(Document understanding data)
——

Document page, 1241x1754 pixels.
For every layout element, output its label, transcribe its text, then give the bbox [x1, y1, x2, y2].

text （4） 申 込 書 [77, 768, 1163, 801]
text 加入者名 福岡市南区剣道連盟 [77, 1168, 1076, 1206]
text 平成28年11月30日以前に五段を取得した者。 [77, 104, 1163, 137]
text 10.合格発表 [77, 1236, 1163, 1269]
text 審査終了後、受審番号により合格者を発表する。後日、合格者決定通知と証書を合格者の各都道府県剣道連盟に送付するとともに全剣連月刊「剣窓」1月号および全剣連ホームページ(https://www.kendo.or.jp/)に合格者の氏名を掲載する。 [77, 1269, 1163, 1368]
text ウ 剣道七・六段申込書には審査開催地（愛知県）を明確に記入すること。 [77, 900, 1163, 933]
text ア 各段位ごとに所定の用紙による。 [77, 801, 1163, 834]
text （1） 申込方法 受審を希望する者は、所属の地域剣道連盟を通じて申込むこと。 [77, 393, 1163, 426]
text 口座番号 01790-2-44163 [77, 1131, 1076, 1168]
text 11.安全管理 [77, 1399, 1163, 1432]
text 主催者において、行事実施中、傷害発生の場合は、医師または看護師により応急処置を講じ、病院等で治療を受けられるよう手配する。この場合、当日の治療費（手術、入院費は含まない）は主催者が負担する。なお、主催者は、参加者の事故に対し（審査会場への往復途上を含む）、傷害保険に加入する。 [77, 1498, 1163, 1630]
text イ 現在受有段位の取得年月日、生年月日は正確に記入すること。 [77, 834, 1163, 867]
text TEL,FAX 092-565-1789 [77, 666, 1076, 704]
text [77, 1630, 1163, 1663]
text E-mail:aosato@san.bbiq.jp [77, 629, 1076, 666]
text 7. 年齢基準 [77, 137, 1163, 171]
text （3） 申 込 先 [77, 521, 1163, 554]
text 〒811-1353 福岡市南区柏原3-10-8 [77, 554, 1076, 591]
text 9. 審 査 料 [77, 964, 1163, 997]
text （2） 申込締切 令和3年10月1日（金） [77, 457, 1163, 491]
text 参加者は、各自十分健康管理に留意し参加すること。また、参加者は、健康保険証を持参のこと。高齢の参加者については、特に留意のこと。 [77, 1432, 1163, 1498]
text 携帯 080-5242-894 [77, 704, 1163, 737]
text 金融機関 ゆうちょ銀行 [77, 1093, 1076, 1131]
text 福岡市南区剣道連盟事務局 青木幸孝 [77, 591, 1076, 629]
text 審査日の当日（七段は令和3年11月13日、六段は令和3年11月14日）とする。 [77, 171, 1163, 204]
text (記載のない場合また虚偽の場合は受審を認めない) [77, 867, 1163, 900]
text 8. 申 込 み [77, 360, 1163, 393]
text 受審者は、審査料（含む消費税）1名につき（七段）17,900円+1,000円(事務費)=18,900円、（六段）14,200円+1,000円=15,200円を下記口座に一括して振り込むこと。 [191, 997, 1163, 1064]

——

> _Exercise details_: Transcribe every entry exactly as it reads.

> _Result below_:
Document page, 1241x1754 pixels.
For every layout element, output its label, transcribe its text, then give the bbox [x1, y1, x2, y2].

text （4） 申 込 書 [77, 768, 1163, 801]
text 加入者名 福岡市南区剣道連盟 [77, 1168, 1076, 1206]
text 平成28年11月30日以前に五段を取得した者。 [77, 104, 1163, 137]
text 10.合格発表 [77, 1236, 1163, 1269]
text 審査終了後、受審番号により合格者を発表する。後日、合格者決定通知と証書を合格者の各都道府県剣道連盟に送付するとともに全剣連月刊「剣窓」1月号および全剣連ホームページ(https://www.kendo.or.jp/)に合格者の氏名を掲載する。 [77, 1269, 1163, 1368]
text ウ 剣道七・六段申込書には審査開催地（愛知県）を明確に記入すること。 [77, 900, 1163, 933]
text ア 各段位ごとに所定の用紙による。 [77, 801, 1163, 834]
text （1） 申込方法 受審を希望する者は、所属の地域剣道連盟を通じて申込むこと。 [77, 393, 1163, 426]
text 口座番号 01790-2-44163 [77, 1131, 1076, 1168]
text 11.安全管理 [77, 1399, 1163, 1432]
text 主催者において、行事実施中、傷害発生の場合は、医師または看護師により応急処置を講じ、病院等で治療を受けられるよう手配する。この場合、当日の治療費（手術、入院費は含まない）は主催者が負担する。なお、主催者は、参加者の事故に対し（審査会場への往復途上を含む）、傷害保険に加入する。 [77, 1498, 1163, 1630]
text イ 現在受有段位の取得年月日、生年月日は正確に記入すること。 [77, 834, 1163, 867]
text TEL,FAX 092-565-1789 [77, 666, 1076, 704]
text [77, 1630, 1163, 1663]
text E-mail:aosato@san.bbiq.jp [77, 629, 1076, 666]
text 7. 年齢基準 [77, 137, 1163, 171]
text （3） 申 込 先 [77, 521, 1163, 554]
text 〒811-1353 福岡市南区柏原3-10-8 [77, 554, 1076, 591]
text 9. 審 査 料 [77, 964, 1163, 997]
text （2） 申込締切 令和3年10月1日（金） [77, 457, 1163, 491]
text 参加者は、各自十分健康管理に留意し参加すること。また、参加者は、健康保険証を持参のこと。高齢の参加者については、特に留意のこと。 [77, 1432, 1163, 1498]
text 携帯 080-5242-894 [77, 704, 1163, 737]
text 金融機関 ゆうちょ銀行 [77, 1093, 1076, 1131]
text 福岡市南区剣道連盟事務局 青木幸孝 [77, 591, 1076, 629]
text 審査日の当日（七段は令和3年11月13日、六段は令和3年11月14日）とする。 [77, 171, 1163, 204]
text (記載のない場合また虚偽の場合は受審を認めない) [77, 867, 1163, 900]
text 8. 申 込 み [77, 360, 1163, 393]
text 受審者は、審査料（含む消費税）1名につき（七段）17,900円+1,000円(事務費)=18,900円、（六段）14,200円+1,000円=15,200円を下記口座に一括して振り込むこと。 [191, 997, 1163, 1064]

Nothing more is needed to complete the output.